Fuzzy-match football team names across data feeds. Try the open-source algorithm we built and use in production at Scorecast — handles abbreviations, accents, alternate languages, swapped home/away, and inconsistent league names.
The exact algorithm shown above is open-source under the MIT license. Pure Python, zero dependencies, fully typed.
Anyone who has joined data from two different sports providers has hit the wall: Man Utd vs Manchester United FC, Real Madrid CF vs Real Madrid, Bayern München vs FC Bayern Munich. Naive equality fails. Off-the-shelf string distance (e.g. difflib.SequenceMatcher) is fragile — it scores Manchester United vs Manchester City at over 80%, which is dangerously high.
Strip accents, drop parentheticals ((W), (II)), drop age tags (U21), split on whitespace and punctuation.
Drop generic designators (fc, sc, cf, real, atletico) and language particles. Keep distinguishing words like united, city.
sim = 0.4 × jaccard + 0.6 × containment. Containment normalises by the smaller set so Olancho matches Olancho FC at 1.0.
League names are wildly inconsistent across feeds. If both fixtures have a kickoff within 30 min, add up to +0.20. This single rule typically raises cross-feed match rates from ~10% to over 65%.
The algorithm above is published as an MIT-licensed Python package with zero dependencies and a full test suite.
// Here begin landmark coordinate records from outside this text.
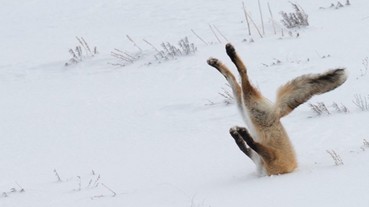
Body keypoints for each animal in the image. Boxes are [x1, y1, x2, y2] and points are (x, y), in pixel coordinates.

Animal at [207, 43, 348, 175]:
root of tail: (277, 113)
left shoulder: (271, 158)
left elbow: (251, 144)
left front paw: (242, 134)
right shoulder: (260, 157)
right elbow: (244, 146)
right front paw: (238, 134)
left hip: (249, 107)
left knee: (242, 74)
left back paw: (229, 54)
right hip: (244, 107)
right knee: (234, 79)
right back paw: (217, 61)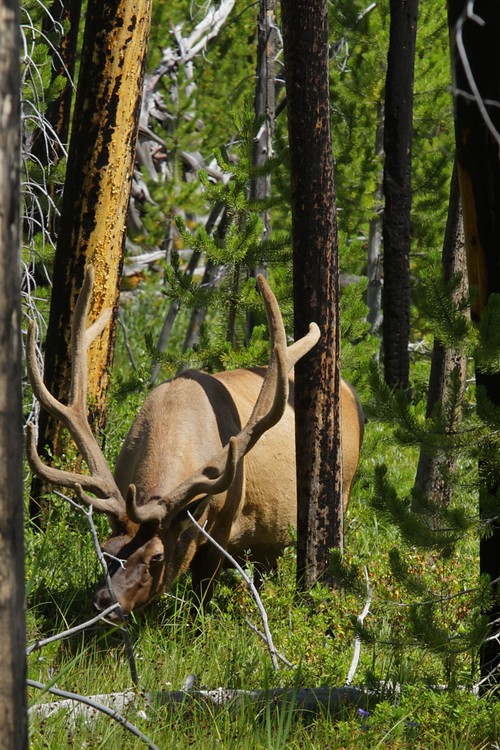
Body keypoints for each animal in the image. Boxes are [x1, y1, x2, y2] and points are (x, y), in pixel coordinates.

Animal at [26, 266, 364, 620]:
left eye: (156, 556)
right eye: (106, 551)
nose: (106, 604)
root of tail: (351, 392)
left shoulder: (224, 523)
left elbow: (202, 595)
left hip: (342, 494)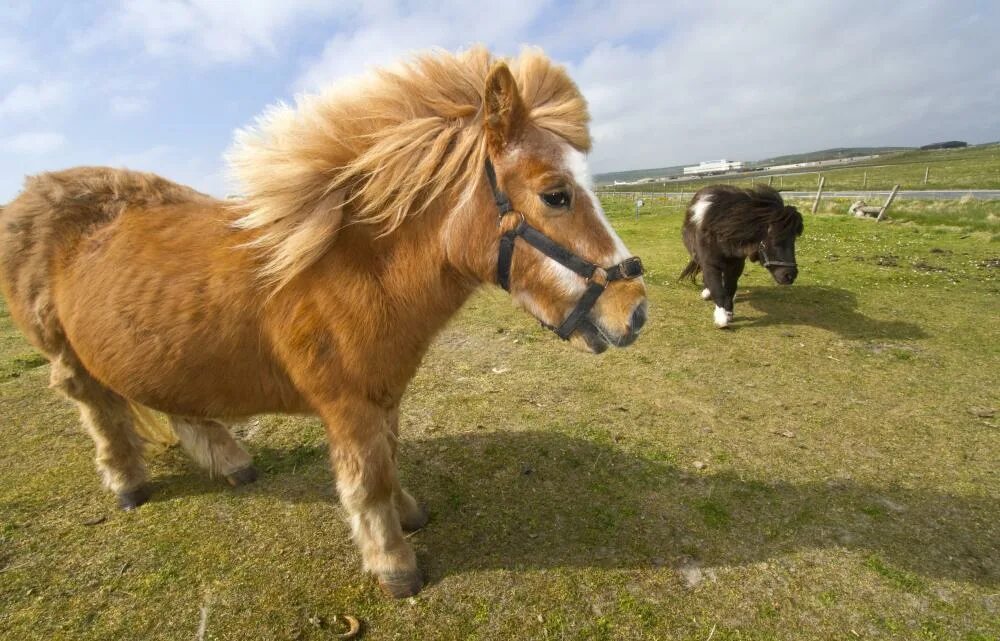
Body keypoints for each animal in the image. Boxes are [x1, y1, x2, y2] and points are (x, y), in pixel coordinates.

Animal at [0, 45, 648, 596]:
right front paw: (394, 565)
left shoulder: (383, 396)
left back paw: (231, 464)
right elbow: (369, 480)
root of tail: (31, 196)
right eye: (556, 194)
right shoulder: (348, 407)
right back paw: (127, 483)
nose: (635, 310)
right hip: (67, 354)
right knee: (101, 412)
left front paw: (408, 516)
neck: (352, 267)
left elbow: (389, 462)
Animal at [680, 182, 804, 328]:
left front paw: (728, 312)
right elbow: (716, 287)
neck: (720, 232)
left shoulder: (736, 264)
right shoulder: (710, 263)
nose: (790, 275)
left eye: (793, 240)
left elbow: (730, 287)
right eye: (775, 241)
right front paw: (721, 318)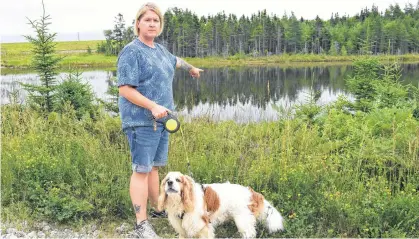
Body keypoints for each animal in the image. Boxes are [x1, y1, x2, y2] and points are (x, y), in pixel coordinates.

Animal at [158, 173, 286, 238]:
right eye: (167, 180)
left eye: (178, 180)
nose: (170, 183)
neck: (180, 203)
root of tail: (251, 192)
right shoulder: (183, 230)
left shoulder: (203, 227)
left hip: (242, 221)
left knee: (249, 233)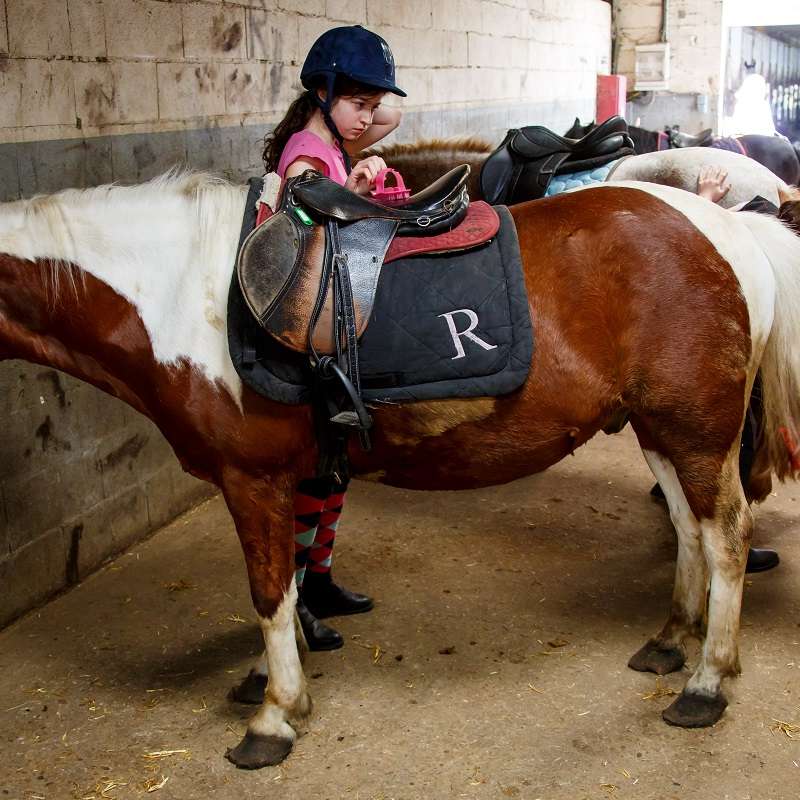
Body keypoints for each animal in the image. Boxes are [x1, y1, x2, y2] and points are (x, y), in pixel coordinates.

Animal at [1, 173, 800, 768]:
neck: (176, 291)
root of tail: (728, 229)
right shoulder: (291, 479)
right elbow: (293, 579)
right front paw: (273, 675)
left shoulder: (253, 479)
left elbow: (268, 591)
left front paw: (277, 715)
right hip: (661, 430)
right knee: (691, 532)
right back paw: (670, 640)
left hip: (696, 433)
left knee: (727, 539)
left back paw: (706, 682)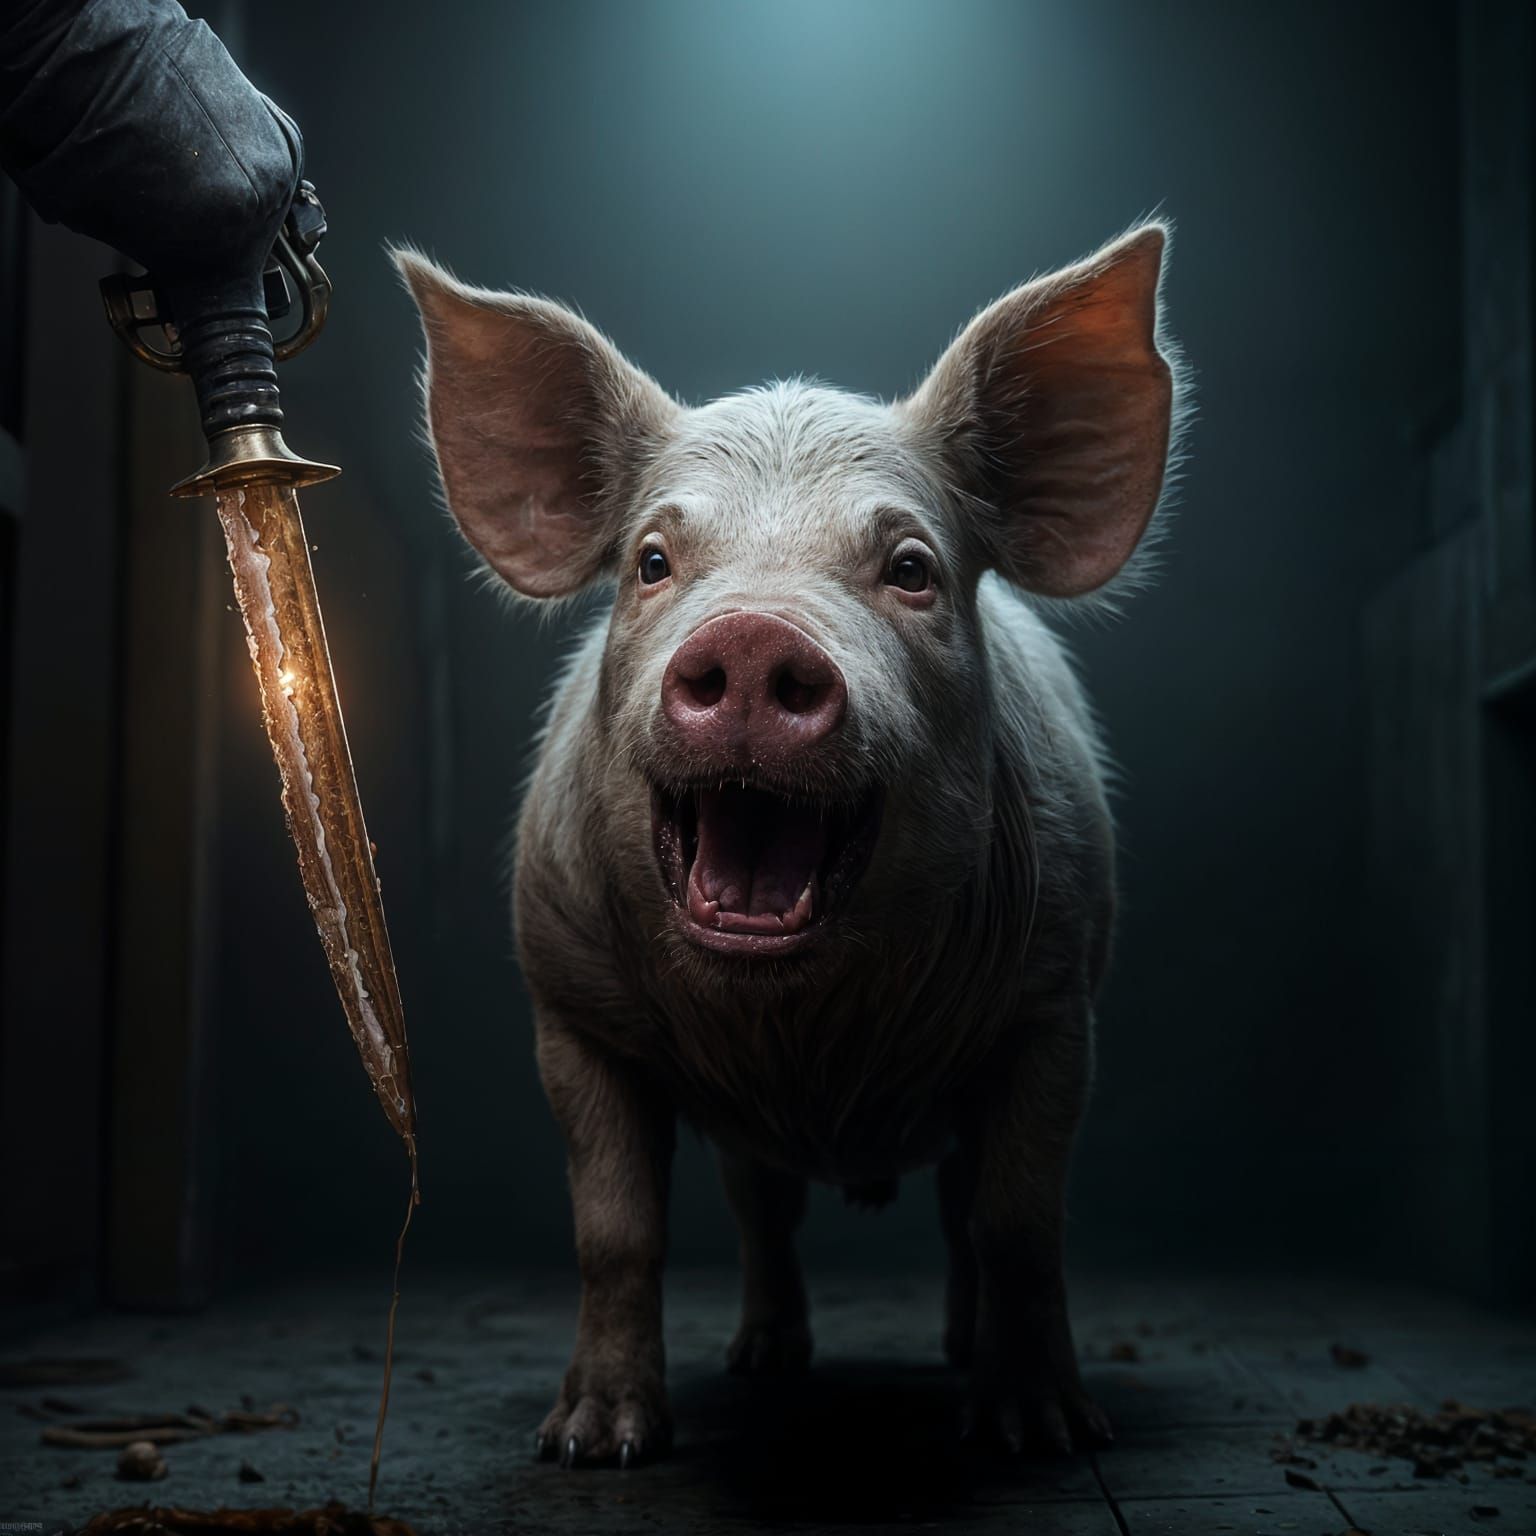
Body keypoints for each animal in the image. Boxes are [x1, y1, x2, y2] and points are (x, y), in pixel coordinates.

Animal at [396, 222, 1182, 1469]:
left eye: (911, 569)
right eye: (653, 562)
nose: (758, 637)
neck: (807, 1046)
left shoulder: (1053, 1006)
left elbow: (1019, 1222)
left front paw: (1043, 1433)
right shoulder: (569, 1011)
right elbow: (615, 1229)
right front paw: (592, 1444)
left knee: (957, 1214)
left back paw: (955, 1359)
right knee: (763, 1212)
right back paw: (763, 1362)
Drop it into any data pipeline.
pip install team-matcher
from datetime import datetime
from team_matcher import Candidate, match_fixture
candidates = [
Candidate(
home="Manchester United FC",
away="Liverpool FC",
league="Premier League",
kickoff=datetime(2026, 4, 27, 19, 45),
payload="match_id_123",
),
]
m = match_fixture("Man Utd", "Liverpool", "EPL",
candidates, kickoff=datetime(2026, 4, 27, 19, 45))
print(m.score, m.candidate.payload) # 1.0 match_id_123